HTTP request sent, awaiting response... 301 Moved Permanently
Location: https://wiki.ubuntu.com/UbuntuOpenWeek [following]
1 redirections exceeded.

So, in this case, the link finally points to https://wiki.ubuntu.com/UbuntuOpenWeek. I'm familiar enough with the Ubuntu Wiki, that I know I should be safe visiting the initial shortened URL. If you want to add this to a script or shell function, then you can get a bit more fancy:

$ expandurl() { wget -O - --max-redirect=$2 $1 2>&1 | grep ^Location; }
$ expandurl http://t.co/LDWqmtDM 1
Location: http://is.gd/jAdSZ3 [following]
Location: https://wiki.ubuntu.com/UbuntuOpenWeek [following]
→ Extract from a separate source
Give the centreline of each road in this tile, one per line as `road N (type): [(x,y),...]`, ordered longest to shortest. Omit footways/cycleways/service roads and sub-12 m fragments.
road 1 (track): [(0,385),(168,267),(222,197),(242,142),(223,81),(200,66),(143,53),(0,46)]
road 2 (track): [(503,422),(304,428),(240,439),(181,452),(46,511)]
In this case, our "expandurl()" function takes two arguments: the first being the URL you wish to expand, and the second being the max redirects. You'll notice further that I added "-0 -" to print to STDERR. This is just in case you give too many redirects, it will print the content of the page's HTML to the terminal, rather than saving to a file. Because you're grepping for "^Location", and sending the HTML to your terminal anyway, technically you could get rid of the "--max-redirects" altogether. But, keeping it in play does seriously increase the time it takes to get the locations. Whatever works for you.

UPDATE (Oct 18, 2011): After some comments have come in on the post, and some discussion on IRC, there is a better way to handle this. According to the wget(1) manpage, "-S" or "--server-response" will print the headers and responses printed by the FTP/HTTP servers. So, here's the updated function that you might find to be less chatty, and faster to execute as well:

$ expandurl() { wget -S $1 2>&1 | grep ^Location; }
$ expandurl http://t.co/LDWqmtDM
Location: http://is.gd/jAdSZ3 [following]
Location: https://wiki.ubuntu.com/UbuntuOpenWeek [following]

Perfect.

{ 14 } Comments

  1. Charles Profitt using Firefox 7.0.1 on GNU/Linux 64 bits | October 18, 2011 at 8:53 am | Permalink

    Thanks for posting this... it certainly looks to be a much better way of trying to determine if I want to click on a shortened link. I never knew about the max redirect on wget so this has been a good lesson there as well.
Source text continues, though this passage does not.